Council pulls bond on Wolfe Estates
Truckee Town Council voted unanimously last week to accept the $276,588 performance bond posted by Wolfe Development in 1994 to guarantee road and utility improvements in Wolfe Estates Phase IV, despite the objections of the developer’s representative.
“Please do not fight a battle with my client that will only result in more delays in construction and a need for our tax dollars to be spent on a pending legal battle that only you can avert,” Land Use Planner and Wolfe Development’s representative Jean Solberg said before council, minutes before it made its decision to accept the bond.
Wolfe Development failed to meet the terms of its original 1994 contract with the town, which was later extended twice at Wolfe Development’s request. The improvements were also never made under the terms of the contract extensions.
When the final contract extension expired last July, Developer’s Insurance Co., which held the performance bond, sought bids on the cost of completing the contracted road and utility improvements. Two bids were received which estimated the cost would exceed the performance bond amount by about $80,000.
Since then, Wolfe Development’s representative and subcontractors, the Town of Truckee and the four concerned property owners have extensively discussed options regarding the improvements in question.
Ron Stover, the president of Wolfe Development, Inc., has not appeared to discuss these options, despite council’s mandates that he do so.
“The goal throughout this entire process has been to get the improvements completed,” Councilmember Josh Susman said.
At issue is whether it is the town’s responsibility or the property owners’ responsibility to fund the projected $80,000 improvement completion shortfall amount. For this reason, Mayor Maia Schneider asked property owner Tino Serrano if the Phase IV property owners had formed any formal organization with which the town could negotiate.
“We do not have that legal piece of machinery in place,” Serrano said. “That’s something we very much want to do.”
In addition to threatening litigation, Solberg once again proposed a new Wolfe Development plan for completing the improvements, just as she has done at all previous council meetings in which performance bond acceptance was considered.
“I did come to council believing that Wolfe Development would actually follow through with this,” property owner Dennis Austin said. “It’s only a hunch.”
When pressed by council on his stance regarding bond acceptance, Austin told council he thought they should pull the bond, despite his hunch that Wolfe might perform this time.
“The whole thing’s just crazy,” Austin said. “The property owner will go from being dependent on Wolfe Development to finish this project to being dependent on the town to finish.
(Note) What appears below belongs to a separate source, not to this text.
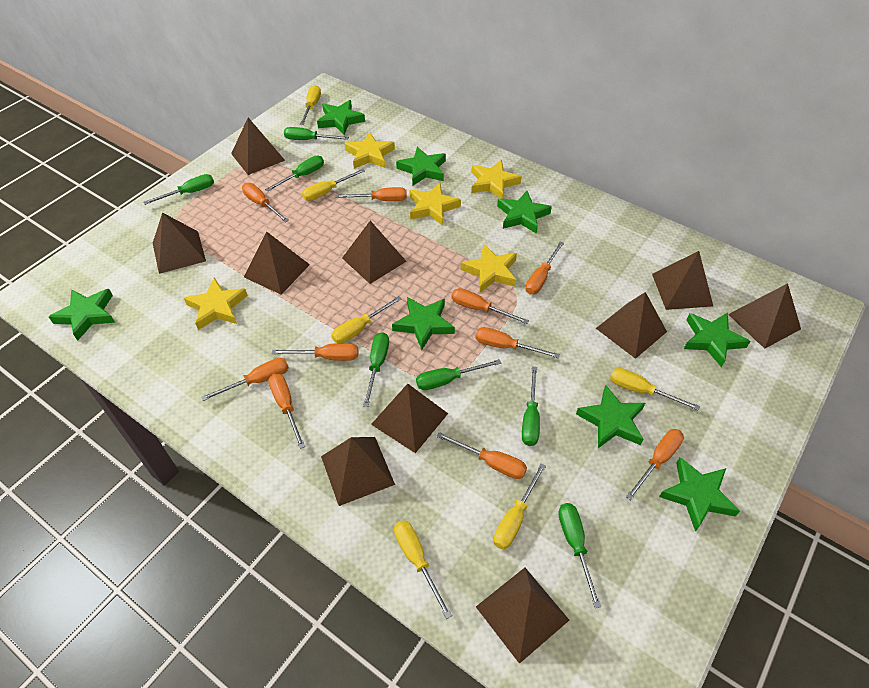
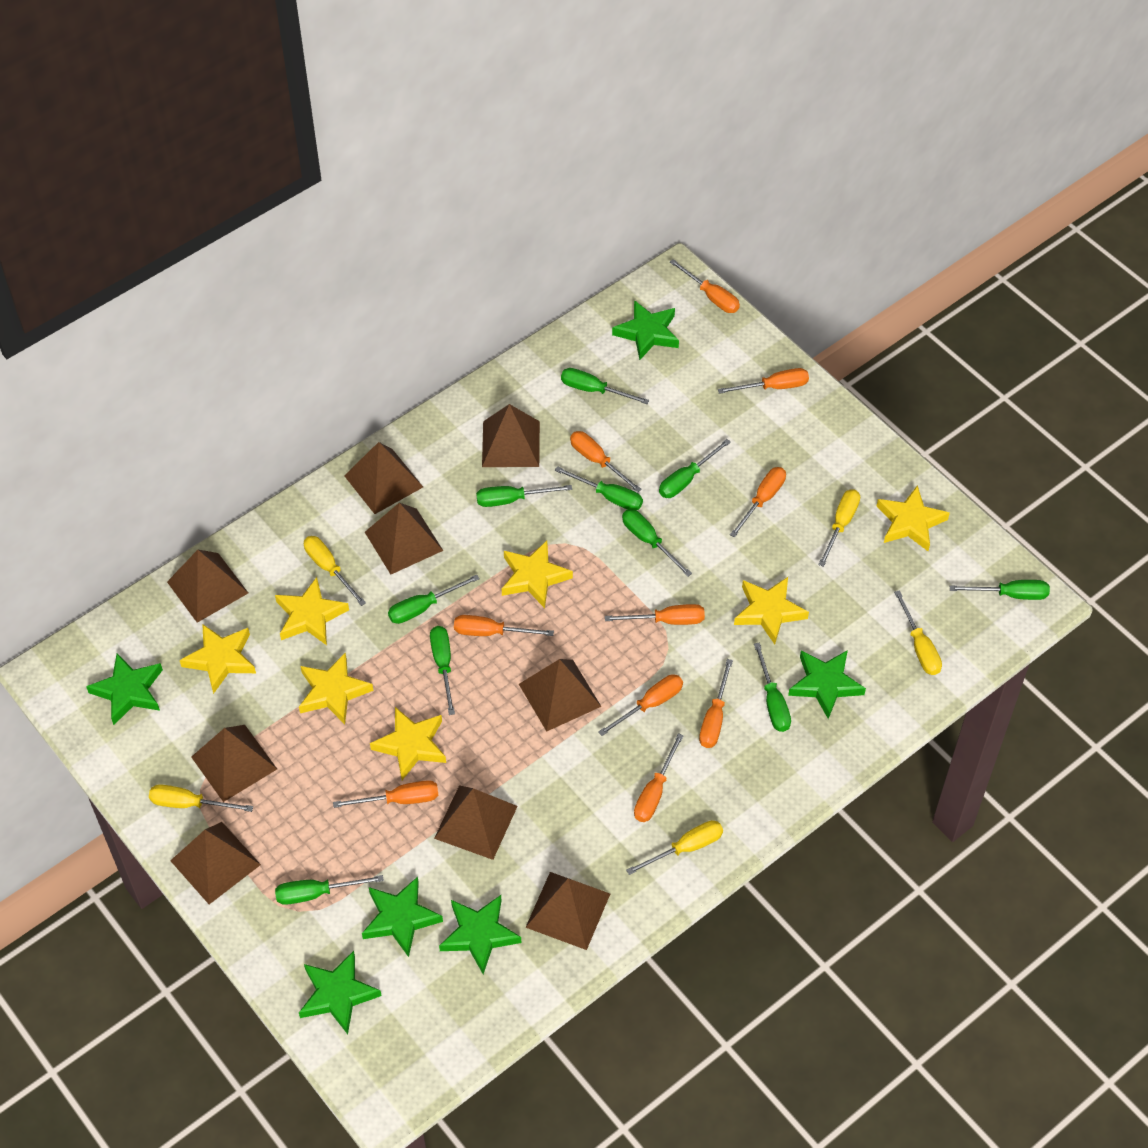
brown pyramid: [153,212,206,274] [231,117,285,175] [244,231,310,295] [321,437,395,506] [342,221,407,284] [371,384,448,453] [476,568,569,664] [596,292,667,359] [652,251,713,310] [728,283,801,349] = 10 -> [167,550,248,623] [170,822,261,904] [191,725,277,802] [344,442,423,514] [365,503,443,574] [434,785,518,860] [482,404,540,467] [519,659,601,732] [525,872,610,950] = 9
green screwdriver: [144,174,214,205] [265,156,324,192] [284,127,349,140] [363,332,389,407] [416,359,501,390] [522,366,540,446] [558,503,601,608] = 7 -> [275,875,384,905] [388,575,480,624] [430,626,455,715] [476,485,572,507] [555,466,643,510] [561,368,650,404] [622,509,692,577] [659,439,731,498] [754,643,791,732] [950,580,1050,600] = 10
green star: [49,289,115,341] [317,100,365,135] [392,297,455,350] [396,147,446,186] [497,191,552,234] [576,385,645,448] [659,457,740,532] [684,313,750,367] = 8 -> [86,653,163,725] [299,951,381,1034] [362,877,443,957] [439,895,521,974] [612,300,679,360] [788,650,866,719] = 6
yellow screwdriver: [300,85,321,125] [302,169,365,201] [332,296,401,343] [394,520,452,619] [493,463,546,550] [610,368,700,411] = 6 -> [149,784,253,812] [304,536,366,606] [626,820,723,875] [818,489,860,567] [894,590,942,675] = 5
yellow star: [184,278,248,330] [345,132,395,169] [409,183,461,226] [461,244,517,293] [471,160,521,199] = 5 -> [180,624,256,694] [275,577,349,645] [299,652,373,724] [370,707,446,780] [502,541,573,608] [734,577,809,645] [876,485,950,551] = 7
I hope that this works.
“I hope we can count on you,” he added.
After hearing from the property owners, councilmember Don McCormack said that the issue had only gone on as long as it had because council had been concerned with meeting the wishes of the concerned property owners.
“I think the thing you probably can count on is that litigation will delay [construction],” McCormack said.
Councilmember Bob Drake said that the town would hold the bond payment in trust as efforts to complete the improvements proceed.
“The moral and ethical misfeasance performed and demonstrated by this developer, the contractor and the land use planner are, in my judgment, unparalleled in Truckee’s history and despicable, whatever the reason for their inability to complete this troubled project,” Drake said. “This group is attempting to financially punish the very people it was designed to serve … I will vote to revoke the bond with the intent to bring positive closure for the property owners, allowing them to proceed with use of their property.”
In other business:
– Council received a report that the Local Agency Formation Commission voted 4 to 3 in Nevada City to petition bids for a study of special district and Town of Truckee authority in the Truckee area.
– Council adopted Resolution 2000-24 supporting five local projects seeking $1.2 million in early funding through the Park and Water bond passed by California voters in March.
– Town Manager Steve Wright received authorization to execute a contract with LSC Transportation Consultants to provide on-call engineering services associated with various planning applications. The cost of work completed by LSC will be funded by the project applicants.
– The town accepted Pine Cone Road into its town maintained road system.
– Town Engineer Dan Wilkins received authorization to advertise the 2000 Slurry Seal contract for construction bids.
– After Councilmember Susman requested that the Planned Community 2 and Peoria – Sunnyside projects be included, council approved the town’s preliminary work plan as established at this year’s team building workshop.
“It’s always good to renew the relationships between staff,” Councilmember Ron Florian said regarding the workshop.